Fra sfiorare e sforare c’è solo una vocale, che fa la differenza. Ma nel caso del nostro bilancio, questa differenza – quasi impercettibile dal punto di vista del suono e della scrittura delle parole – è enorme dal punto di vista degli effetti finanziari, che riguardano il nostro debito pubblico. E, perciò, essa influenza fortemente le decisioni dei risparmiatori nazionali e internazionale che lo posseggono e di quelli che lo potrebbero comprare.
Il nostro debito pubblico nei sette anni dopo la caduta (orchestrata) del governo Berlusconi alla fine del 2011 è aumentato dal 118% al 132%. Per ridare agli investitori la fiducia nel nostro debito, che sin qui è stata assicurata dalla politica di acquisto della Bce di titoli a medio e lungo termine sul mercato secondario, occorre fare calare il rapporto debito pubblico/Pil di almeno due punti all’anno cioè di sei punti nel prossimo triennio. Esso così scenderebbe sotto il 130%, in un area prossima al 125%. Se ciò non accadrà, la parola d’ordine che correrà fra i consulenti finanziari dei risparmiatori stranieri e italiani, sarà molto più facilmente «vendere» che «comprare», perché il debito italiano sarà rischioso, in quanto sta per terminare la rete protettiva degli interventi di acquisto della Bce. Per di più, il presidente Mario Draghi che l’aveva teorizzata e applicata, sarà sostituito da un altro presidente.

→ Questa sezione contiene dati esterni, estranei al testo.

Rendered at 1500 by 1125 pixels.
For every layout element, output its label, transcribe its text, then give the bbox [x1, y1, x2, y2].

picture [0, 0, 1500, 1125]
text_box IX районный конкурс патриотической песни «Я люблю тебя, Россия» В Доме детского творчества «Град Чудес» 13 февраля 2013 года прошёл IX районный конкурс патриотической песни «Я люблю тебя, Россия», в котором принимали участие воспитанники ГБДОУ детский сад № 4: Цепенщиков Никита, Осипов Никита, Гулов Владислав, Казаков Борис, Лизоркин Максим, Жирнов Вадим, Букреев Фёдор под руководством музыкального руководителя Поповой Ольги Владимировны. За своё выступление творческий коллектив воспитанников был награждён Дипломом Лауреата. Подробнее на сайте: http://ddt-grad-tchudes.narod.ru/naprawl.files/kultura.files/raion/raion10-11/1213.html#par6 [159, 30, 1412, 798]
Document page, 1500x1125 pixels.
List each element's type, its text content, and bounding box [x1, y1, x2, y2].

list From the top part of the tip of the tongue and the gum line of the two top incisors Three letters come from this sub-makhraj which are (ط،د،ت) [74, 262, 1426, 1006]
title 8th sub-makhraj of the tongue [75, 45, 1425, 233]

In questa prospettiva senza una riduzione del debito pubblico che lo porti sostanzialmente sotto quota 130, e faccia vedere che l’Italia vuole risanare questa anomala situazione, lo spread ovvero divario fra il tasso di interesse sui Bund tedeschi e i titoli del debito italiano aumenterà, generando un costo addizionale degli interessi sul debito pubblico che farà salire la spesa pubblica e peggiorerà il bilancio, innescando una spirale minacciosa di perdita di credibilità della nostra finanza pubblica.

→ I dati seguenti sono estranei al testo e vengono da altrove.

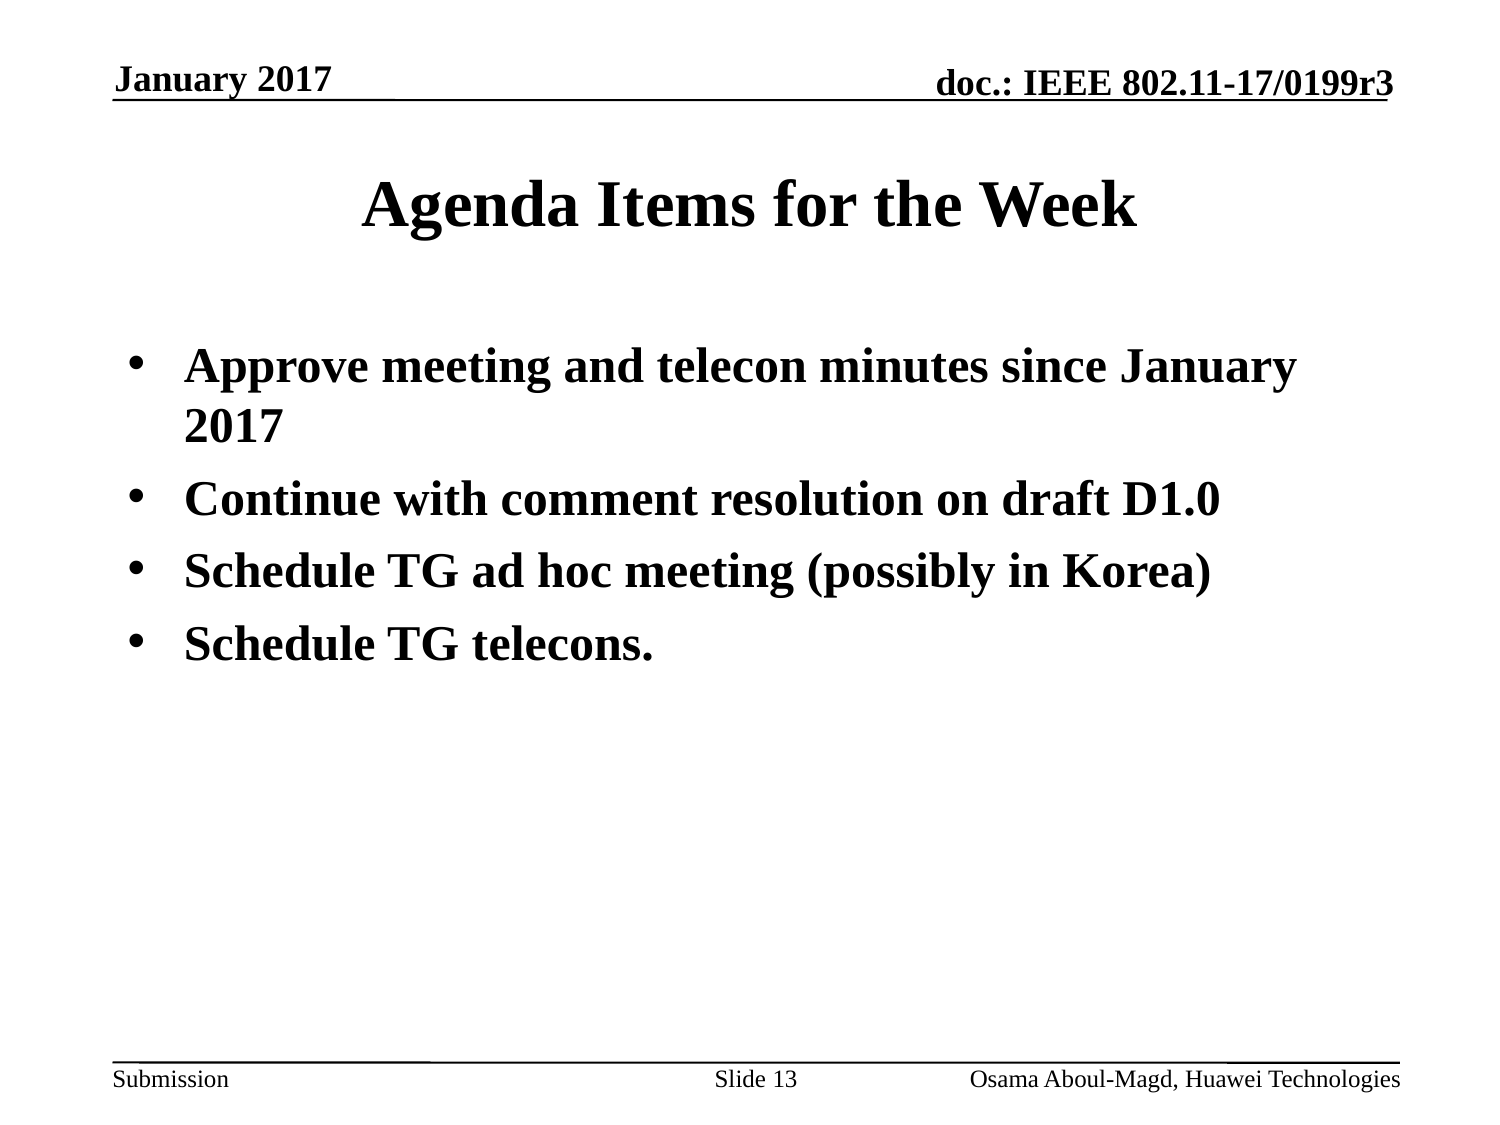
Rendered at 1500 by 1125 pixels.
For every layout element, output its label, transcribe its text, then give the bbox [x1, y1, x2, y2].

list Approve meeting and telecon minutes since January 2017 Continue with comment resolution on draft D1.0 Schedule TG ad hoc meeting (possibly in Korea) Schedule TG telecons. [112, 324, 1388, 1000]
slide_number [114, 54, 423, 100]
slide_number Slide 13 [712, 1061, 800, 1123]
footer Osama Aboul-Magd, Huawei Technologies [878, 1061, 1402, 1093]
title Agenda Items for the Week [112, 112, 1388, 288]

Ed ecco la differenza fra sforare e sfiorare tradotta in cifre, cioè dal gioco di parole al gioco dei numeri. L’idea che emerge fra i politici è quella di sfiorare il deficit del 3% – come annunciato domenica sera dal vicepremier Matteo Salvini -, ma non di sforarlo onde avere a disposizione un tesoretto da usare soprattutto per nuove spese correnti come il reddito di cittadinanza cioè l’assistenzialismo a cui si aggiungerebbe uno spazio per la Controriforma delle pensioni, con briciole per una prima attuazione della flat tax e per investimenti essenziali.

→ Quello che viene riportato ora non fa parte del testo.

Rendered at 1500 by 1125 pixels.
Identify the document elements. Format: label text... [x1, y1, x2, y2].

Ma un deficit del 2,99%, dato l’aumento del Pil reale dello 1,3% e di quello monetario dello 1,5%, ossia con un aumento del Pil nominale del 2,8, comporterebbe solo una riduzione di 0,9% del rapporto debito/Pil in quanto il Pil salirebbe di 2,8 mentre il debito per mantenersi a una percentuale attorno al 130% potrebbe crescere di un 30% in più di 2,8% ossia di 0,93% a 3,73%. Pertanto la riduzione del debito sfiorando il 3% senza sforarlo scenderebbe di meno di un punto. Se invece il deficit sfiora il 2% ma non lo sfora, la riduzione annua sfiorerebbe i due punti. Ma ciò comporta di sacrificare l’attuazione del reddito di cittadinanza e di limare le altre due riforme, per salvare anche gli investimenti essenziali.
Mentre il programma minimo della Lega consente di sfiorare il parapetto con cui ci si difende dal rischio debito, senza sforarlo e creando più crescita in futuro, il programma dei 5 Stelle, che non può fare a meno di una spesa non irrisoria per il reddito di cittadinanza e progetta pochi investimenti, tutti con denaro pubblico, lo sforerebbe e peggiorerebbe la capacità di crescita.